Bobby mengatakan, pembangunan tugu di Stasiun Bekasi Timur akan dilakukan dalam waktu dekat ini.
"Segera kita mulai," jelas Bobby.
Sebelumnya, pasca-peristiwa kecelakaan KRL dan kereta jarak jauh Argo Bromo Anggrek tersebut, ratusan buket bunga dengan surat berisikan doa memenuhi lantai dua Stasiun Bekasi Timur, hingga Senin, 4 Mei 2026.
Ratusan buket bunga itu berasal dari pengguna commuterline (KRL) dan masyarakat, sebagai bentuk kepedulian terhadap para korban meninggal dan luka-luka akibat kecelakaan tersebut.
2. Penumpang doakan korban kecelakaan kereta

Salah satu warga bernama Ida, mengaku sempat berdoa untuk para korban di depan ratusan buket bunga, sebelum melanjutkan perjalanannya dengan menggunakan commuterline.

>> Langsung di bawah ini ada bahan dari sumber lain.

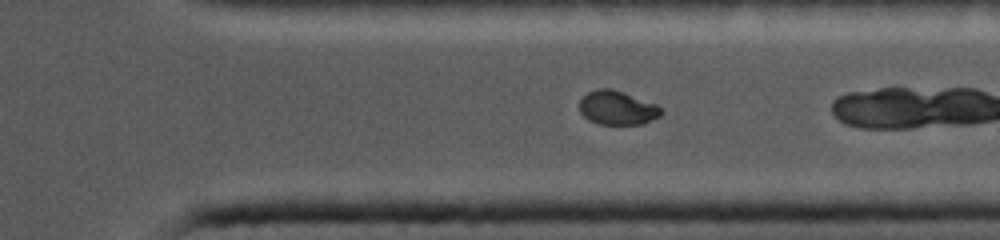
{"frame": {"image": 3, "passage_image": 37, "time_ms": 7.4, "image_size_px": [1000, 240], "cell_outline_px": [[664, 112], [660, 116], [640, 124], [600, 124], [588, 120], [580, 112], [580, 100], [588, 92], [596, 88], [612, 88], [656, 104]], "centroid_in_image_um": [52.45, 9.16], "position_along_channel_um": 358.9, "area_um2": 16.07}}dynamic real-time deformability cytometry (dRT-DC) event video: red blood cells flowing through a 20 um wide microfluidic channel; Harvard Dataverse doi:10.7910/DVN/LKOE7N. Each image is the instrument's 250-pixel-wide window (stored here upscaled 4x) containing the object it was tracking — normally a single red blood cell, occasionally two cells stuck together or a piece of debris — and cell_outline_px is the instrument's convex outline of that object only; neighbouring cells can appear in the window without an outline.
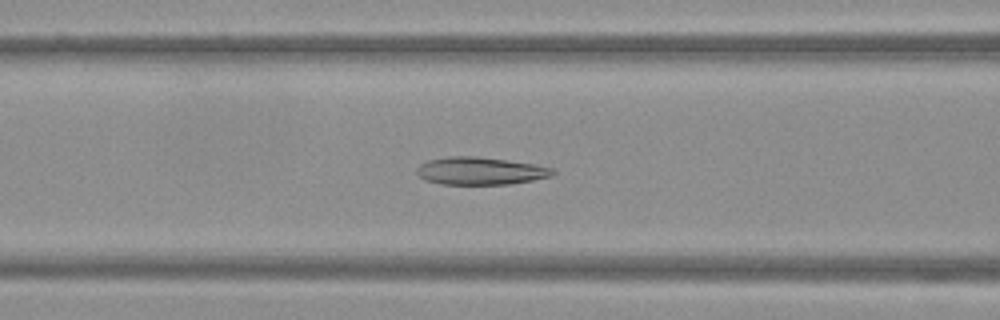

"Biar diterima di sisi Allah, semoga diterima, mereka pejuang keluarga. Saya melihat (kondisi) kereta aja stres, lihat yang dempet-dempetan susah masuk. Mereka pejuang semoga diterima di sisi Allah, diampuni dosa-dosanya,” kata Ida, Jumat, 1 Mei 2026.
3. Kronologi kejadian

Diketahui, tabrakan maut antar KRL dan kereta jarak jauh Argo Bromo Anggrek terjadi di Stasiun Bekasi Timur pada Senin malam, 27 April 2026. Insiden bermula saat KRL Cikarang arah Jakarta menabrak taksi yang melintas di pelintasan sebidang tanpa palang pintu.
Akibat kejadian itu, perjalanan KRL lainnya arah Jakarta-Cikarang yang berada di Stasiun Bekasi Timur terhambat, sehingga rangkaian KRL tersebut tak bisa melaju.
Nahas, rangkaian KRL itu ditabrak Kereta Jarak Jauh Argo Bromo Anggrek relasi Gambir-Pasar Turi Surabaya hingga kecelakaan tak terhindarkan. Akibat peristiwa itu, sebanyak 16 orang meninggal dunia dan 91 lainnya mengalami luka-luka.